Once a pointing breed is questing and demonstrating flash points, I stop doing the quail walks. I don’t want the dog to catch birds before they flush or to run them down after they flush. It does not take many caught birds for the desire to point to radically deteriorate. I prefer that flushing breeds catch some birds, as I want to encourage an aggressive flush. Chukar can be used for these walks, but quail are normally cheaper and recall better, allowing them to be used repeatedly. I prefer bobwhite quail over other species, as bobwhites normally flush better. Pheasants are too big and too expensive to use for this type of training. And the pheasant is a track star and will run out of the country—not what I want at this time. I want the dog to succeed in finding birds.
For a flushing dog, I plant a field with enough birds to guarantee the dog is successful. I plant the birds to the left and right in the direction I will be walking. The dog will alternately find a bird on one side of me, and then on the subsequent cast on the other side. With birds planted in this manner, the dog will develop a quartering pattern, running in a windshield-wiper fashion. I use a combination of dizzied and lockwing pigeons for this exercise. Some birds will fly, and some will be caught. That way the dog will continue to develop a strong flush, because it thinks that the next time it may catch the bird. (Which is why this is not a drill for pointing breeds.) Pigeons are absolutely the best birds to use for this training.
Once pointing breeds are enthusiastically searching for birds, I do controlled drills to develop staunchness on point.

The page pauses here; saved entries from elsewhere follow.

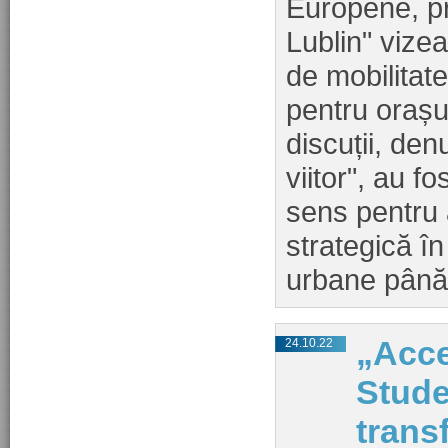
Europene, pr
Lublin" vize
de mobilitat
pentru orașu
discuții, den
viitor", au f
sens pentru a
strategică în
urbane până
„Acce
24.10.22
Stude
trans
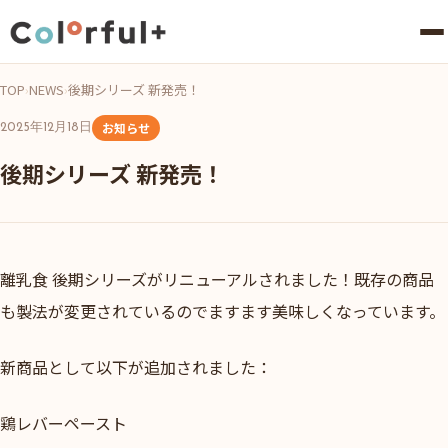
TOP
›
NEWS
›
後期シリーズ 新発売！
お知らせ
2025年12月18日
後期シリーズ 新発売！
離乳食 後期シリーズがリニューアルされました！既存の商品
も製法が変更されているのでますます美味しくなっています。
新商品として以下が追加されました：
鶏レバーペースト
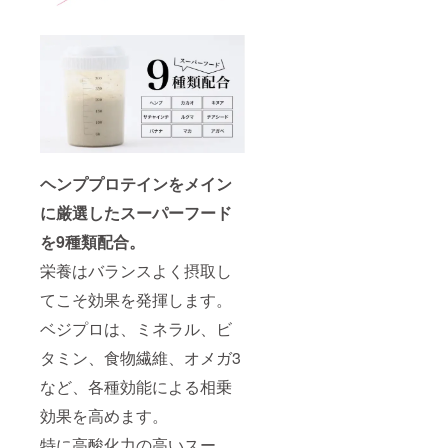
ヘンププロテインをメイン
に厳選したスーパーフード
を9種類配合。
栄養はバランスよく摂取し
てこそ効果を発揮します。
ベジプロは、ミネラル、ビ
タミン、食物繊維、オメガ3
など、各種効能による相乗
効果を高めます。
特に高酸化力の高いスー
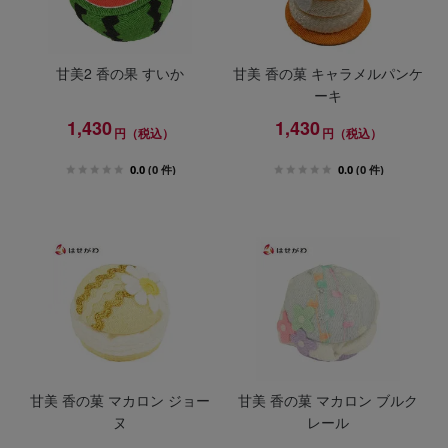
甘美2 香の果 すいか
甘美 香の菓 キャラメルパンケ
ーキ
1,430
1,430
円（税込）
円（税込）
0.0
(0 件)
0.0
(0 件)
甘美 香の菓 マカロン ジョー
甘美 香の菓 マカロン ブルク
ヌ
レール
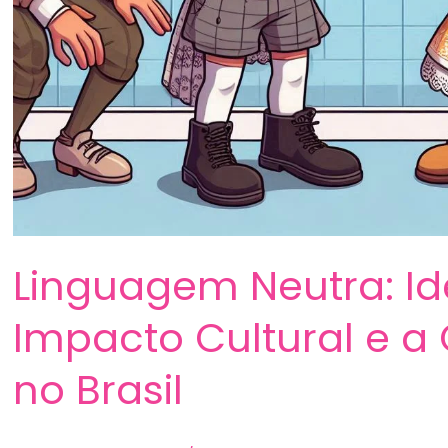
Linguagem Neutra: Id
Impacto Cultural e a 
no Brasil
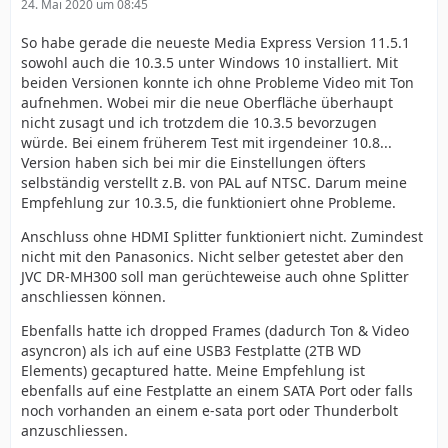
24. Mai 2020 um 08:45
So habe gerade die neueste Media Express Version 11.5.1
sowohl auch die 10.3.5 unter Windows 10 installiert. Mit
beiden Versionen konnte ich ohne Probleme Video mit Ton
aufnehmen. Wobei mir die neue Oberfläche überhaupt
nicht zusagt und ich trotzdem die 10.3.5 bevorzugen
würde. Bei einem früherem Test mit irgendeiner 10.8...
Version haben sich bei mir die Einstellungen öfters
selbständig verstellt z.B. von PAL auf NTSC. Darum meine
Empfehlung zur 10.3.5, die funktioniert ohne Probleme.
Anschluss ohne HDMI Splitter funktioniert nicht. Zumindest
nicht mit den Panasonics. Nicht selber getestet aber den
JVC DR-MH300 soll man gerüchteweise auch ohne Splitter
anschliessen können.
Ebenfalls hatte ich dropped Frames (dadurch Ton & Video
asyncron) als ich auf eine USB3 Festplatte (2TB WD
Elements) gecaptured hatte. Meine Empfehlung ist
ebenfalls auf eine Festplatte an einem SATA Port oder falls
noch vorhanden an einem e-sata port oder Thunderbolt
anzuschliessen.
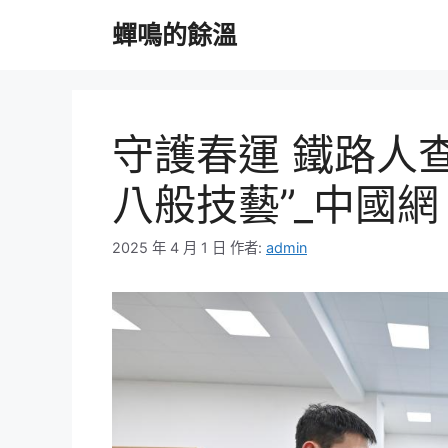
跳
蟬鳴的餘溫
至
主
要
內
容
守護春運 鐵路人
八般技藝”_中國網
2025 年 4 月 1 日
作者:
admin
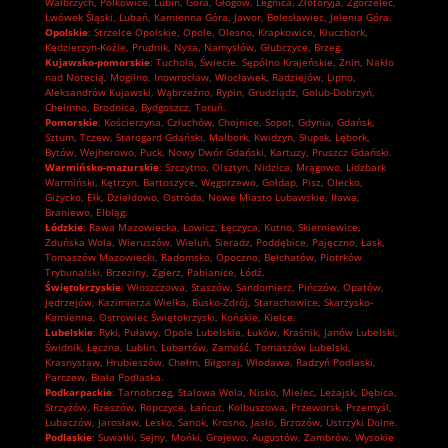
Wałbrzych
,
Polkowice
,
Lubin
,
Góra
,
Głogów
,
Legnica
,
Złotoryja
,
Zgorzelec
,
Lwówek Śląski
,
Lubań
,
Kamienna Góra
,
Jawor
,
Bolesławiec
,
Jelenia Góra.
Opolskie
:
Strzelce Opolskie
,
Opole
,
Olesno
,
Krapkowice
,
Kluczbork
,
Kędzierzyn-Koźle
,
Prudnik
,
Nysa
,
Namysłów
,
Głubczyce
,
Brzeg.
Kujawsko-pomorskie
:
Tuchola
,
Świecie
,
Sępólno Krajeńskie
,
Żnin
,
Nakło
nad Notecią
,
Mogilno
,
Inowrocław
,
Włocławek
,
Radziejów
,
Lipno
,
Aleksandrów Kujawski
,
Wąbrzeźno
,
Rypin
,
Grudziądz
,
Golub-Dobrzyń
,
Chełmno
,
Brodnica
,
Bydgoszcz
,
Toruń.
Pomorskie
:
Kościerzyna
,
Człuchów
,
Chojnice
,
Sopot
,
Gdynia
,
Gdańsk
,
Sztum
,
Tczew
,
Starogard Gdański
,
Malbork
,
Kwidzyn
,
Słupsk
,
Lębork
,
Bytów
,
Wejherowo
,
Puck
,
Nowy Dwór Gdański
,
Kartuzy
,
Pruszcz Gdański.
Warmińsko-mazurskie
:
Szczytno
,
Olsztyn
,
Nidzica
,
Mrągowo
,
Lidzbark
Warmiński
,
Kętrzyn
,
Bartoszyce
,
Węgorzewo
,
Gołdap
,
Pisz
,
Olecko
,
Giżycko
,
Ełk
,
Działdowo
,
Ostróda
,
Nowe Miasto Lubawskie
,
Iława
,
Braniewo
,
Elbląg.
Łódzkie
:
Rawa Mazowiecka
,
Łowicz
,
Łęczyca
,
Kutno
,
Skierniewice
,
Zduńska Wola
,
Wieruszów
,
Wieluń
,
Sieradz
,
Poddębice
,
Pajęczno
,
Łask
,
Tomaszów Mazowiecki
,
Radomsko
,
Opoczno
,
Bełchatów
,
Piotrków
Trybunalski
,
Brzeziny
,
Zgierz
,
Pabianice
,
Łódź.
Świętokrzyskie
:
Włoszczowa
,
Staszów
,
Sandomierz
,
Pińczów
,
Opatów
,
Jędrzejów
,
Kazimierza Wielka
,
Busko-Zdrój
,
Starachowice
,
Skarżysko-
Kamienna
,
Ostrowiec Świętokrzyski
,
Końskie
,
Kielce.
Lubelskie
:
Ryki
,
Puławy
,
Opole Lubelskie
,
Łuków
,
Kraśnik
,
Janów Lubelski
,
Świdnik
,
Łęczna
,
Lublin
,
Lubartów
,
Zamość
,
Tomaszów Lubelski
,
Krasnystaw
,
Hrubieszów
,
Chełm
,
Biłgoraj
,
Włodawa
,
Radzyń Podlaski
,
Parczew
,
Biała Podlaska.
Podkarpackie
:
Tarnobrzeg
,
Stalowa Wola
,
Nisko
,
Mielec
,
Leżajsk
,
Dębica
,
Strzyżów
,
Rzeszów
,
Ropczyce
,
Łańcut
,
Kolbuszowa
,
Przeworsk
,
Przemyśl
,
Lubaczów
,
Jarosław
,
Lesko
,
Sanok
,
Krosno
,
Jasło
,
Brzozów
,
Ustrzyki Dolne.
Podlaskie
:
Suwałki
,
Sejny
,
Mońki
,
Grajewo
,
Augustów
,
Zambrów
,
Wysokie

I plant a scent bird (one that the dog will smell and point) and bring in the dog with a check cord downwind of the scent. I use a lockwing pigeon for my scent bird—and placing two or three together creates a stronger scent cone. Once the dog has established a point, even if briefly, I either have a helper in front release a fly-away pigeon from behind his back, or I launch a bird from a remote launcher. The thrower or remote launcher are about 10 yards away from the scent bird. I never place the scent bird (the bird the dog is pointing) in a launcher. It is more exciting for the dog if the bird comes up at a distance from the scent bird, so the dog does not anticipate where the bird will be coming from or when. There are also potential apprehension issues with a launcher being sprung directly in front of the dog. The dog is prevented from chasing with a check cord, and the scent bird remains in place, which helps the dog continue pointing. There is no e-collar or harsh corrections used at this stage; we are showing the dog that if it points, it gets to see birds. The command “Whoa” is not given at this time. The word “Whoa” is not incorporated until the dog has been generalized on the “Whoa” command and is standing fairly reliably on the scent bird.
Eventually I will launch pheasants and a covey of quail from multiple launchers. Once the dog is reliable and I have completed e-collar conditioning, I will take the dog into a hunting environment with released, good-flying quail. When the dog is on point, I walk in front and flush the bird or throw one from my bird bag in the same fashion that I did on the point drills. The next step is to cement the process in the wild-bird environment.
If I could use only one type of bird for training, it would be pigeons. All of the yard training and developing bird manners can be accomplished with pigeons before generalizing and proofing the dog in the hunting arena on wild birds.